Many news outlets have picked up the results from a recent report from the Pew Internet & American Life Project on “Just-in-time Information through Mobile Connections.” Here’s the topline: “Some 70% of all cell phone owners and 86% of smartphone owners have used their phones in the previous 30 days to perform at least one of the following activities: Coordinate a meeting or get-together … Solve an unexpected problem that they or someone else had encountered … Decide whether to visit a business, such as a restaurant … Find information to help settle an argument they were having … Look up a score of a sporting event … Get up-to-the-minute traffic or public transit information to find the fastest way to get somewhere … Get help in an emergency situation.”

I’m thankful that I haven’t encountered all of these in the past month. But I’ve certainly encountered all of them at one point or another, and I’ll bet you have, too. They’re so common, so “normal,” that they almost go unnoticed. Together they represent one of the main categories of things that mobile phones, especially smartphones, are “for” today. (Though I’m kind of surprised that “Get help using, setting up, or fixing something” are missing from the list.)

Pew calls these occasions “just-in-time,” which seems right, but there’s another dimension involved: they take place while people are in the midst of doing something else. Around C+R we’ve been calling this kind of mobile usage “interstitial,” and it is a particularly relevant construct, as marketing research needs to rely more on reaching people via mobile devices. Our current methods are very much “extrastitial.”

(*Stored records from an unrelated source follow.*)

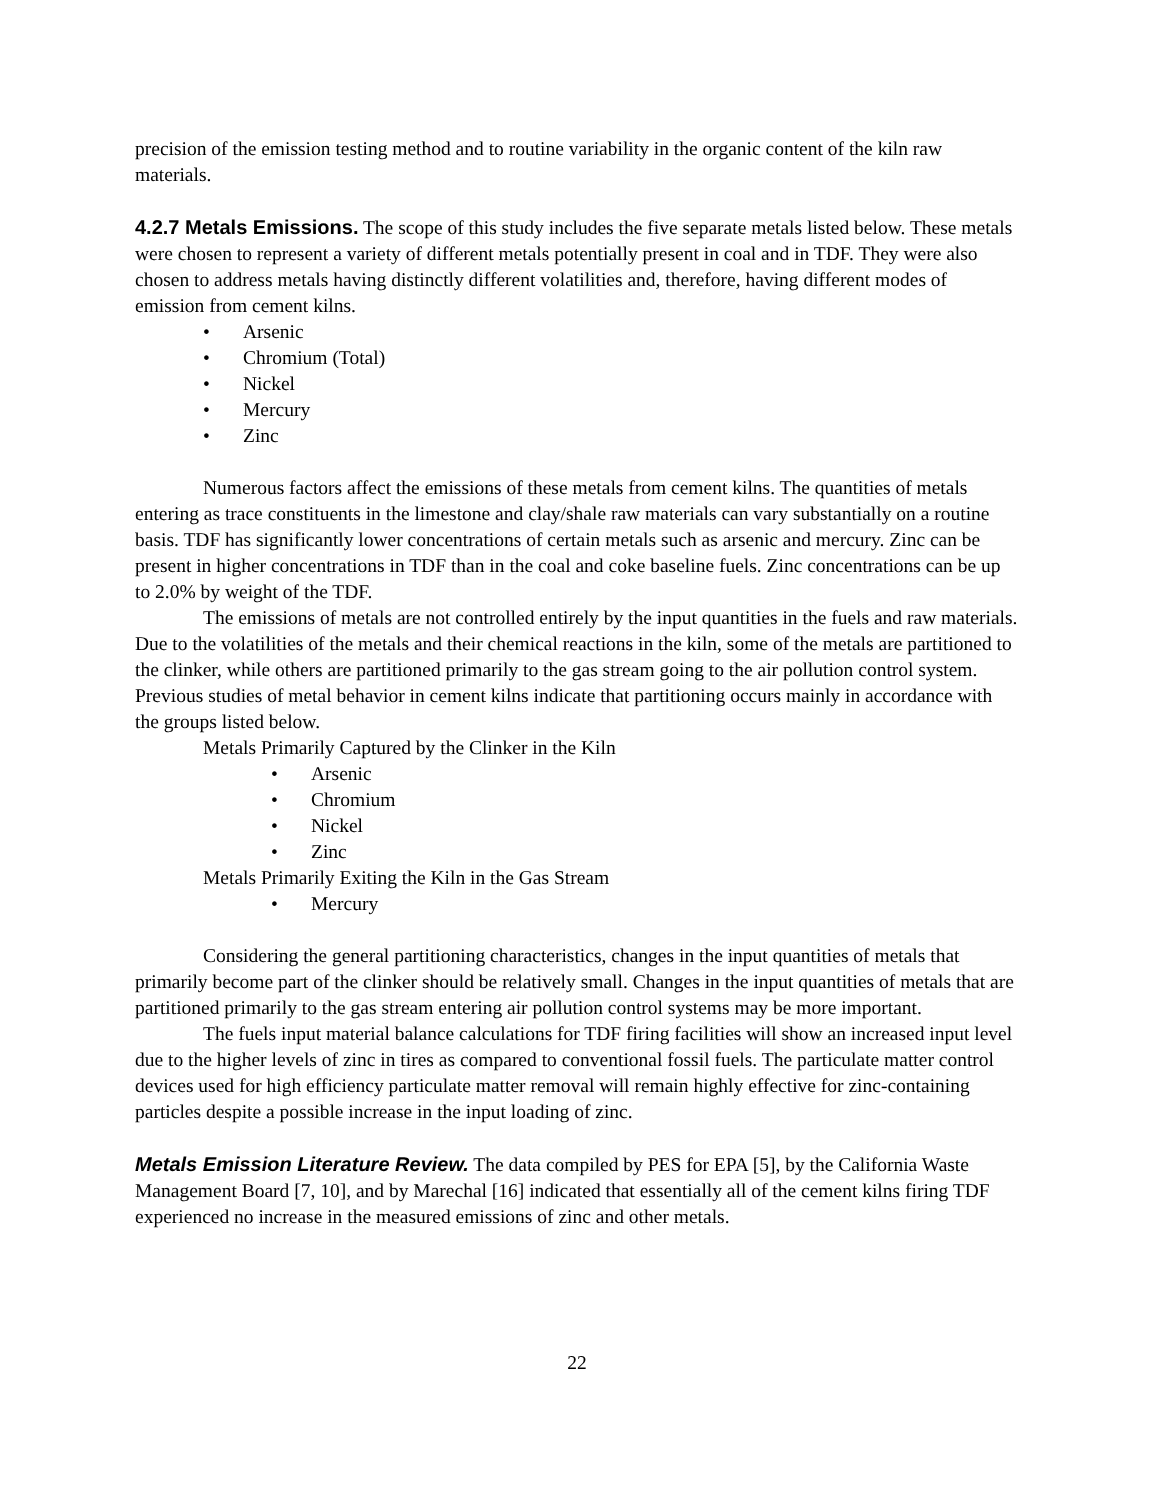precision of the emission testing method and to routine variability in the organic content of the kiln raw materials.
4.2.7 Metals Emissions. The scope of this study includes the five separate metals listed below. These metals were chosen to represent a variety of different metals potentially present in coal and in TDF. They were also chosen to address metals having distinctly different volatilities and, therefore, having different modes of emission from cement kilns.
Arsenic
Chromium (Total)
Nickel
Mercury
Zinc
Numerous factors affect the emissions of these metals from cement kilns. The quantities of metals entering as trace constituents in the limestone and clay/shale raw materials can vary substantially on a routine basis. TDF has significantly lower concentrations of certain metals such as arsenic and mercury. Zinc can be present in higher concentrations in TDF than in the coal and coke baseline fuels. Zinc concentrations can be up to 2.0% by weight of the TDF.
The emissions of metals are not controlled entirely by the input quantities in the fuels and raw materials. Due to the volatilities of the metals and their chemical reactions in the kiln, some of the metals are partitioned to the clinker, while others are partitioned primarily to the gas stream going to the air pollution control system. Previous studies of metal behavior in cement kilns indicate that partitioning occurs mainly in accordance with the groups listed below.
Metals Primarily Captured by the Clinker in the Kiln
Arsenic
Chromium
Nickel
Zinc
Metals Primarily Exiting the Kiln in the Gas Stream
Mercury
Considering the general partitioning characteristics, changes in the input quantities of metals that primarily become part of the clinker should be relatively small. Changes in the input quantities of metals that are partitioned primarily to the gas stream entering air pollution control systems may be more important.
The fuels input material balance calculations for TDF firing facilities will show an increased input level due to the higher levels of zinc in tires as compared to conventional fossil fuels. The particulate matter control devices used for high efficiency particulate matter removal will remain highly effective for zinc-containing particles despite a possible increase in the input loading of zinc.
Metals Emission Literature Review. The data compiled by PES for EPA [5], by the California Waste Management Board [7, 10], and by Marechal [16] indicated that essentially all of the cement kilns firing TDF experienced no increase in the measured emissions of zinc and other metals.
22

Everyone in MR knows that online surveys are going to rely increasingly on respondents accessing them on mobile phones, principally smartphones. But that’s just not happening yet. At least here at C+R, smartphone-based attempts to access online surveys targeted to the general population (i.e., not specifically targeted to smartphone users) is generally in the single digits and generally flat over time. Why the disconnect between high and increasing mobile use and low and flat mobile access?

Online surveys (and most online qualitative methods) are designed to be viewed on a desktop/laptop computer, “leaning forward” to view a large screen, with input provided via a keyboard and mouse, and – most important – with the user fully focused on the task at hand, often for a significant period of time. Standard online surveys are designed to be “web first, mobile second,” while smartphone experiences (and the most successful apps) are “mobile first, web second” – “with you all the time and … used in moments of downtime.”

If this argument is right, it has huge implications for survey research.

The industry has never really tried to attract mobile users as a general-purpose sample source. Would the limited sample pool and dismal response rates being generated by the web first, mobile second approach be surpassed by a true mobile first, web second effort? Would a true mobile-oriented survey approach yield a much more representative, responsive sample?

Even more speculatively, as more and more online usage migrates to mobile devices, should we start thinking about mobile surveys as potentially becoming the eventual dominant form and traditional web surveys – conducted on “Immobile” or perhaps “Heritage” devices – the aging, declining technology? If so, then we’ll have to re-invent surveys to become interstitial. How will we do that and still be able to collect the extensive case data that some analyses require? (It feels like designing interstitial online qualitative experiences would be much more straightforward, but that’s a discussion for another day and post.)

Obviously we won’t be able to field 45-minute questionnaires anymore – a good thing from many angles – but how do we collect the information that we need for something like major category segmentations in a form that allows for interstitial usage?

Can we just encourage respondents to spread a long-form survey experience over several days? Something like 5 questions a day over the course of a week, giving the respondent the option at each juncture to continue now or resume tomorrow? This might look like the “remind me later” feature in Outlook: “What do you want to do now? (1) Answer 5 more questions, (2) Continue later” with “Continue later” bringing up a set list of delay periods – “remind me in XX hours” or something like that.

That’s logical, but it’s not appropriate for interstitial usage because it assumes scheduling and pre-planning. Interstitial usage “just pops up” between doing other things: talking to a friend, wondering about a sports team, figuring out where to go for lunch, waiting for a bus or train. (Go back and look at the Pew list of JIT occasions at the top of this post for confirmation on this.)